◆ What the exercise asks
Write out every entry exactly as it appears, omitting the pictures.

◆ Stored records
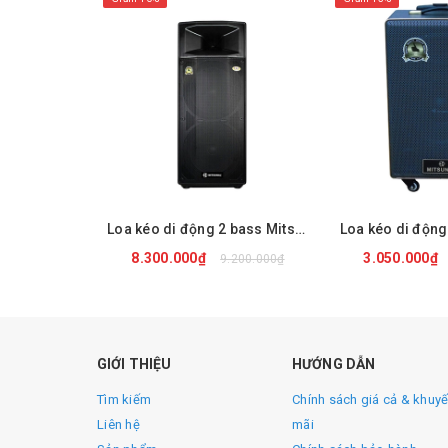
Loa kéo di động 2 bass Mitsunal M88
Loa kéo di động
8.300.000₫
3.050.000₫
9.200.000₫
Thông số kỹ thuật :
MUA NGAY
MUA 
Model : Mitsunal M8
GIỚI THIỆU
HƯỚNG DẪN
Tìm kiếm
Chính sách giá cả & khuy
Phụ kiện : 1 micro không dây, 1 micro đeo đầu, 1
Liên hệ
mãi
Công suất : 120W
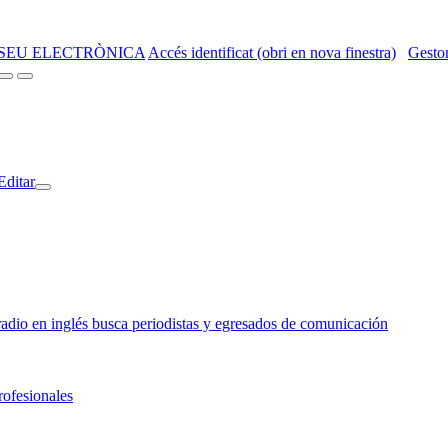
SEU ELECTRÒNICA
Accés identificat (obri en nova finestra)
Gestor
Editar
o en inglés busca periodistas y egresados de comunicación
rofesionales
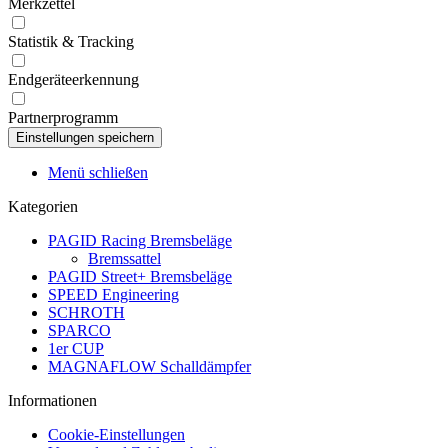
Merkzettel
Statistik & Tracking
Endgeräteerkennung
Partnerprogramm
Menü schließen
Kategorien
PAGID Racing Bremsbeläge
Bremssattel
PAGID Street+ Bremsbeläge
SPEED Engineering
SCHROTH
SPARCO
1er CUP
MAGNAFLOW Schalldämpfer
Informationen
Cookie-Einstellungen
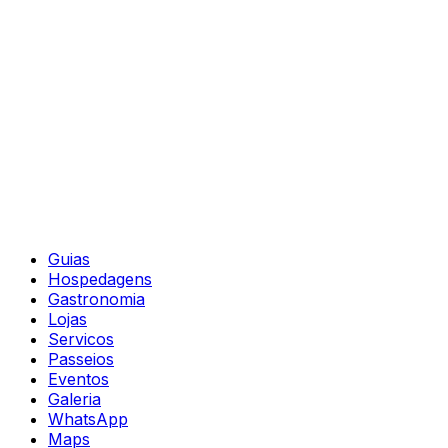
Guias
Hospedagens
Gastronomia
Lojas
Servicos
Passeios
Eventos
Galeria
WhatsApp
Maps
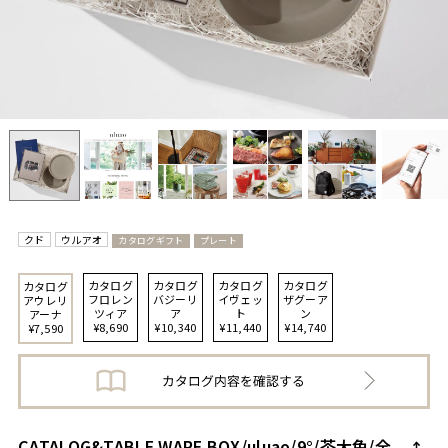
クド
ウルアオ
カタログギフト
プレート
カタログ
カタログ
カタログ
カタログ
カタログ
フロレン
バジーリ
イヴェッ
ザグーア
アウレリ
ツィア
ア
ト
ン
アーナ
¥8,690
¥10,340
¥11,440
¥14,740
¥7,590
CATALOG&TABLE WARE BOX/uluao/9°/茶大色/全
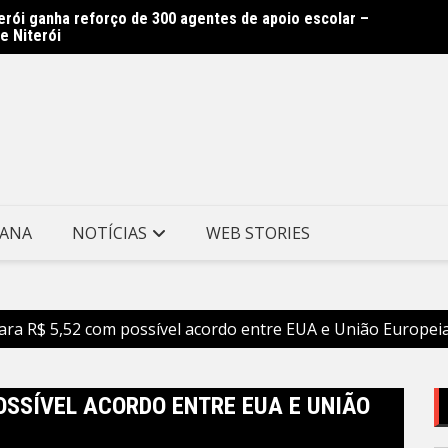
erói ganha reforço de 300 agentes de apoio escolar –
Prefei
e Niterói
preven
TANA
NOTÍCIAS
WEB STORIES
para R$ 5,52 com possível acordo entre EUA e União Europei
OSSÍVEL ACORDO ENTRE EUA E UNIÃO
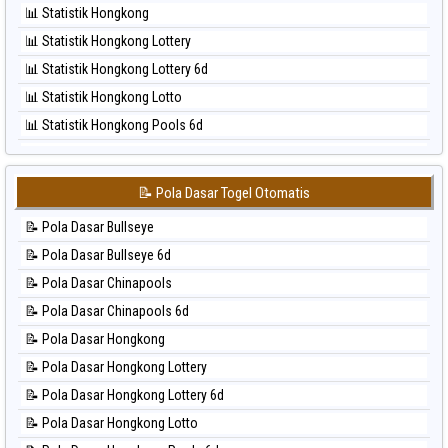
📊 Statistik Hongkong
⚽ Bola Hitam Pcso
📊 Statistik Hongkong Lottery
⚽ Bola Hitam Sao Paulo
📊 Statistik Hongkong Lottery 6d
⚽ Bola Hitam Singapore
📊 Statistik Hongkong Lotto
⚽ Bola Hitam Sydney
📊 Statistik Hongkong Pools 6d
⚽ Bola Hitam Sydney Lottery
📊 Statistik Japan
⚽ Bola Hitam Sydney Lottery 6d
📊 Statistik Japan 6d
⚽ Bola Hitam Sydney Lotto
📝 Pola Dasar Togel Otomatis
📊 Statistik Korea
⚽ Bola Hitam Sydney Pools 6d
📝 Pola Dasar Bullseye
📊 Statistik Kuda Lari
⚽ Bola Hitam Taipei
📝 Pola Dasar Bullseye 6d
📊 Statistik Magnum Cambodia
⚽ Bola Hitam Taiwan
📝 Pola Dasar Chinapools
📊 Statistik Nagoya
📝 Pola Dasar Chinapools 6d
📊 Statistik New York Midday
📝 Pola Dasar Hongkong
📊 Statistik North Carolina Day
📝 Pola Dasar Hongkong Lottery
📊 Statistik Pcso
📝 Pola Dasar Hongkong Lottery 6d
📊 Statistik Pennsylvania Day
📝 Pola Dasar Hongkong Lotto
📊 Statistik Sao Paulo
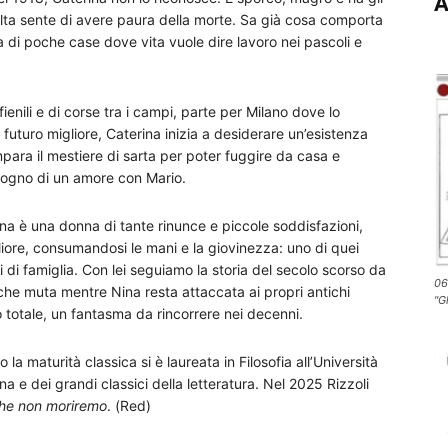
A
olta sente di avere paura della morte. Sa già cosa comporta
di poche case dove vita vuole dire lavoro nei pascoli e
fienili e di corse tra i campi, parte per Milano dove lo
 futuro migliore, Caterina inizia a desiderare un’esistenza
impara il mestiere di sarta per poter fuggire da casa e
 sogno di un amore con Mario.
ina è una donna di tante rinunce e piccole soddisfazioni,
iore, consumandosi le mani e la giovinezza: uno di quei
di famiglia. Con lei seguiamo la storia del secolo scorso da
06
 che muta mentre Nina resta attaccata ai propri antichi
"G
o totale, un fantasma da rincorrere nei decenni.
la maturità classica si è laureata in Filosofia all’Università
 e dei grandi classici della letteratura. Nel 2025 Rizzoli
che non moriremo
. (Red)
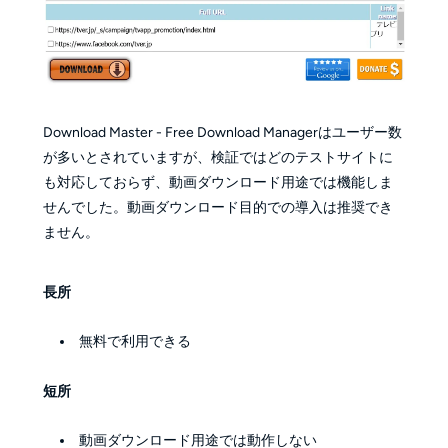
Download Master - Free Download Managerはユーザー数
が多いとされていますが、検証ではどのテストサイトに
も対応しておらず、動画ダウンロード用途では機能しま
せんでした。動画ダウンロード目的での導入は推奨でき
ません。
長所
無料で利用できる
短所
動画ダウンロード用途では動作しない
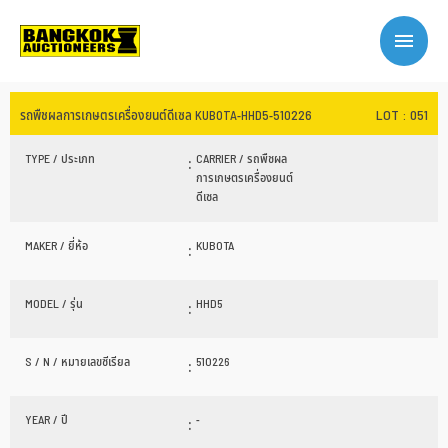
LOT : 051
รถพืชผลการเกษตรเครื่องยนต์ดีเซล KUBOTA-HHD5-510226
TYPE / ประเภท
:
CARRIER / รถพืชผล
การเกษตรเครื่องยนต์
ดีเซล
MAKER / ยี่ห้อ
:
KUBOTA
MODEL / รุ่น
:
HHD5
S / N / หมายเลขซีเรียล
:
510226
YEAR / ปี
:
-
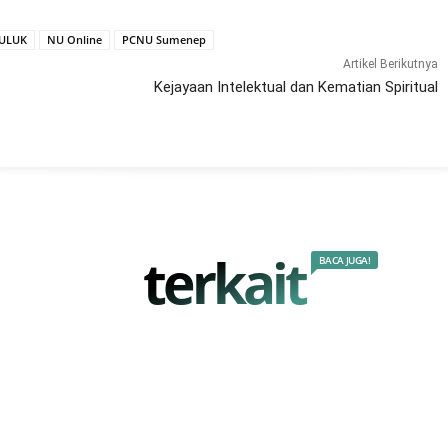
ULUK
NU Online
PCNU Sumenep
Artikel Berikutnya
Kejayaan Intelektual dan Kematian Spiritual
terkait
BACA JUGA!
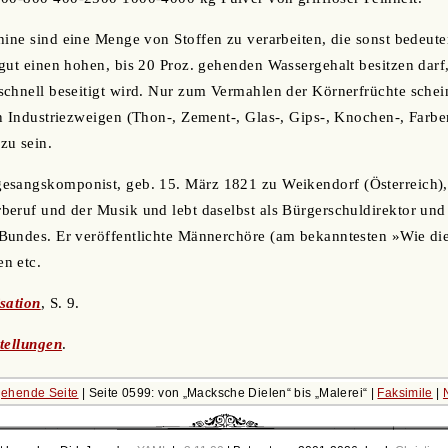
hine sind eine Menge von Stoffen zu verarbeiten, die sonst bedeut
gut einen hohen, bis 20 Proz. gehenden Wassergehalt besitzen darf
chnell beseitigt wird. Nur zum Vermahlen der Körnerfrüchte schein
n Industriezweigen (Thon-, Zement-, Glas-, Gips-, Knochen-, Farbe
zu sein.
gesangskomponist, geb. 15. März 1821 zu Weikendorf (Österreich)
eruf und der Musik und lebt daselbst als Bürgerschuldirektor und
Bundes. Er veröffentlichte Männerchöre (am bekanntesten »Wie di
n etc.
sation
, S. 9.
tellungen
.
ehende Seite
| Seite 0599: von
Macksche Dielen
bis
Malerei
|
Faksimile
|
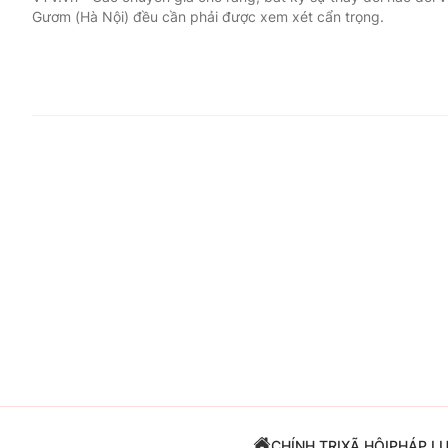
Gươm (Hà Nội) đều cần phải được xem xét cẩn trọng.
Giải trí
Đời sống
Điện ảnh
Du lịch
Âm nhạc
Làm đẹp
Sao
Chất lượng cuộc sốn
CHÍNH TRỊ
XÃ HỘI
PHÁP L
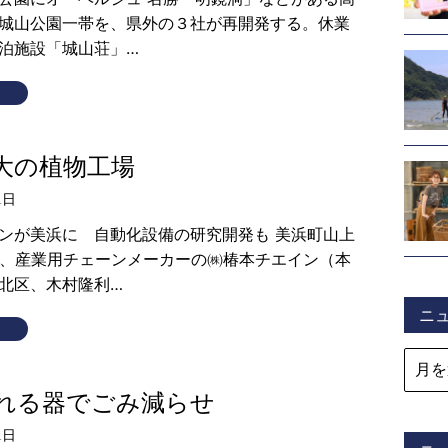
城山公園一帯を、県外の３社が再開発する。休業
泊施設「城山荘」…
大の植物工場
1日
ンが美浜に 自動化設備の研究開発も 美浜町山上
日、産業用チェーンメーカーの㈱椿本チエイン（本
北区、木村隆利…
ニ
れる器でごみ減らせ
1日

◆ Response to the exercise
Loa kéo di động 2 bass Mitsunal M88
Loa kéo di động
8.300.000₫
3.050.000₫
9.200.000₫
Thông số kỹ thuật :
MUA NGAY
MUA 
Model : Mitsunal M8
GIỚI THIỆU
HƯỚNG DẪN
Tìm kiếm
Chính sách giá cả & khuy
Phụ kiện : 1 micro không dây, 1 micro đeo đầu, 1
Liên hệ
mãi
Công suất : 120W
SEU ELECTRÒNICA
Accés identificat (obri en nova finestra)
Gestor
Editar
o en inglés busca periodistas y egresados de comunicación
rofesionales
Merkzettel
Statistik & Tracking
Endgeräteerkennung
Partnerprogramm
Menü schließen
Kategorien
PAGID Racing Bremsbeläge
Bremssattel
PAGID Street+ Bremsbeläge
SPEED Engineering
SCHROTH
SPARCO
1er CUP
MAGNAFLOW Schalldämpfer
Informationen
Cookie-Einstellungen
Guias
Hospedagens
Gastronomia
Lojas
Servicos
Passeios
Eventos
Galeria
WhatsApp
Maps
クド
ウルアオ
カタログギフト
プレート
カタログ
カタログ
カタログ
カタログ
カタログ
フロレン
バジーリ
イヴェッ
ザグーア
アウレリ
ツィア
ア
ト
ン
アーナ
¥8,690
¥10,340
¥11,440
¥14,740
¥7,590
CATALOG&TABLE WARE BOX/uluao/9°/茶大色/全
erói ganha reforço de 300 agentes de apoio escolar –
Prefei
e Niterói
preven
TANA
NOTÍCIAS
WEB STORIES
para R$ 5,52 com possível acordo entre EUA e União Europei
OSSÍVEL ACORDO ENTRE EUA E UNIÃO
📊 Statistik Hongkong
⚽ Bola Hitam Pcso
📊 Statistik Hongkong Lottery
⚽ Bola Hitam Sao Paulo
📊 Statistik Hongkong Lottery 6d
⚽ Bola Hitam Singapore
📊 Statistik Hongkong Lotto
⚽ Bola Hitam Sydney
📊 Statistik Hongkong Pools 6d
⚽ Bola Hitam Sydney Lottery
📊 Statistik Japan
⚽ Bola Hitam Sydney Lottery 6d
📊 Statistik Japan 6d
⚽ Bola Hitam Sydney Lotto
📝 Pola Dasar Togel Otomatis
📊 Statistik Korea
⚽ Bola Hitam Sydney Pools 6d
📝 Pola Dasar Bullseye
📊 Statistik Kuda Lari
⚽ Bola Hitam Taipei
📝 Pola Dasar Bullseye 6d
📊 Statistik Magnum Cambodia
⚽ Bola Hitam Taiwan
📝 Pola Dasar Chinapools
📊 Statistik Nagoya
📝 Pola Dasar Chinapools 6d
📊 Statistik New York Midday
📝 Pola Dasar Hongkong
📊 Statistik North Carolina Day
📝 Pola Dasar Hongkong Lottery
📊 Statistik Pcso
📝 Pola Dasar Hongkong Lottery 6d
📊 Statistik Pennsylvania Day
📝 Pola Dasar Hongkong Lotto
📊 Statistik Sao Paulo
A
olta sente di avere paura della morte. Sa già cosa comporta
di poche case dove vita vuole dire lavoro nei pascoli e
fienili e di corse tra i campi, parte per Milano dove lo
 futuro migliore, Caterina inizia a desiderare un’esistenza
impara il mestiere di sarta per poter fuggire da casa e
 sogno di un amore con Mario.
ina è una donna di tante rinunce e piccole soddisfazioni,
iore, consumandosi le mani e la giovinezza: uno di quei
di famiglia. Con lei seguiamo la storia del secolo scorso da
06
 che muta mentre Nina resta attaccata ai propri antichi
"G
o totale, un fantasma da rincorrere nei decenni.
la maturità classica si è laureata in Filosofia all’Università
 e dei grandi classici della letteratura. Nel 2025 Rizzoli
che non moriremo
. (Red)
Download Master - Free Download Managerはユーザー数
が多いとされていますが、検証ではどのテストサイトに
も対応しておらず、動画ダウンロード用途では機能しま
せんでした。動画ダウンロード目的での導入は推奨でき
ません。
長所
無料で利用できる
短所
動画ダウンロード用途では動作しない
LOT : 051
รถพืชผลการเกษตรเครื่องยนต์ดีเซล KUBOTA-HHD5-510226
TYPE / ประเภท
:
CARRIER / รถพืชผล
การเกษตรเครื่องยนต์
ดีเซล
MAKER / ยี่ห้อ
:
KUBOTA
MODEL / รุ่น
:
HHD5
S / N / หมายเลขซีเรียล
:
510226
YEAR / ปี
:
-
ULUK
NU Online
PCNU Sumenep
Artikel Berikutnya
Kejayaan Intelektual dan Kematian Spiritual
terkait
BACA JUGA!
hine sind eine Menge von Stoffen zu verarbeiten, die sonst bedeut
gut einen hohen, bis 20 Proz. gehenden Wassergehalt besitzen darf
chnell beseitigt wird. Nur zum Vermahlen der Körnerfrüchte schein
n Industriezweigen (Thon-, Zement-, Glas-, Gips-, Knochen-, Farbe
zu sein.
gesangskomponist, geb. 15. März 1821 zu Weikendorf (Österreich)
eruf und der Musik und lebt daselbst als Bürgerschuldirektor und
Bundes. Er veröffentlichte Männerchöre (am bekanntesten »Wie di
n etc.
sation
, S. 9.
tellungen
.
ehende Seite
| Seite 0599: von
Macksche Dielen
bis
Malerei
|
Faksimile
|
Gươm (Hà Nội) đều cần phải được xem xét cẩn trọng.
Giải trí
Đời sống
Điện ảnh
Du lịch
Âm nhạc
Làm đẹp
Sao
Chất lượng cuộc sốn
CHÍNH TRỊ
XÃ HỘI
PHÁP L
城山公園一帯を、県外の３社が再開発する。休業
泊施設「城山荘」…
大の植物工場
1日
ンが美浜に 自動化設備の研究開発も 美浜町山上
日、産業用チェーンメーカーの㈱椿本チエイン（本
北区、木村隆利…
ニ
れる器でごみ減らせ
1日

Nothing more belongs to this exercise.